2-Hexoxyethanol
- Names: Preferred IUPAC name 2-(Hexyloxy)ethan-1-ol

Identifiers
- CAS Number: 112-25-4;
- 3D model (JSmol): Interactive image;
- ChEMBL: ChEMBL3188016;
- ChemSpider: 7878;
- ECHA InfoCard: 100.003.592
- EC Number: 203-951-1;
- PubChem CID: 8170;
- RTECS number: KL2450000;
- UNII: 7P0O8282NR;
- CompTox Dashboard (EPA): DTXSID1026908 ;

Properties
- Chemical formula: C_{8}H_{18}O_{2}
- Molar mass: 146.230 g·mol^{−1}
- Appearance: Colorless hygroscopic liquid
- Odor: Characteristic
- Density: 0.89
- Melting point: −45 °C (−49 °F; 228 K)
- Boiling point: 208.3 °C (406.9 °F; 481.4 K)
- Hazards: Occupational safety and health (OHS/OSH):
- Main hazards: Corrosive, Irritant
- Pictograms: GHS05: Corrosive GHS07: Exclamation mark
- Signal word: Danger
- Hazard statements: H302, H312, H314
- Precautionary statements: P260, P264, P270, P280, P301+P312, P301+P330+P331, P302+P352, P303+P361+P353, P304+P340, P305+P351+P338, P310, P312, P321, P322, P330, P363, P405, P501
- Flash point: 81.7 °C (179.1 °F; 354.8 K)

= 2-Hexoxyethanol =

2-Hexoxyethanol, or 2-(hexyloxy)ethanol, is a glycol ether that has a chemical formula of C_{8}H_{18}O_{2.}

== Uses ==
2-Hexoxyethanol is used by professional workers (widespread uses), consumers, in re-packing or re-formulation, in manufacturing, and at industrial sites. It is used as high-boiling solvent. It also serves as an intermediate for neopentanoate and hexyloxyethyl phosphate. It serves as a coalescing agent in cleaners and latex paints.

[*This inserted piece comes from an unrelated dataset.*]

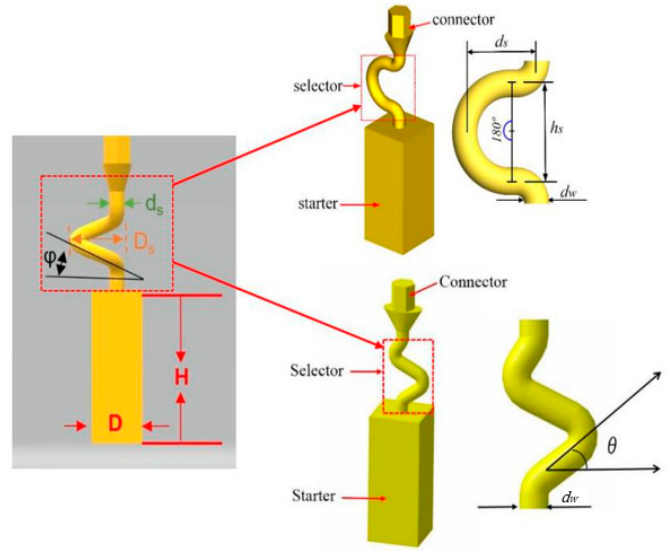
Figure 1. Illustration of the dimensional reduction method with a 2D selector. (d w : wire diameter, d s : eccentric distance, h s : pitch length, θ : take-off angle).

Other uses of 2-hexoxyethanol are:

- Sealants
- Adhesives
- Coating products
- Finger Paints
- Fillers
- Anti-freeze products
- Plasters
- Putties
- Lubricants
- Modelling Clay
- Greases
- Automotive care products
- Machine wash liquids/detergents
- Air fresheners
- Fragrances
- Other outdoor use

== Hazards ==
According to the European Chemicals Agency, it is classified as harmful when in contact with skin and when swallowed. It can also cause skin burns and serious eye damage.

2-Hexoxyethanol was also known to cause kidney injury and depression. It is also a severe respiratory tract irritant. It may also have blood effects. It may enter the body through ingestion, aerosol inhalation, and through the skin.

It may form explosive peroxides. It can react violently with strong oxidants.

It is classified as a green circle product EPA Safer Choice meaning it is of low concern.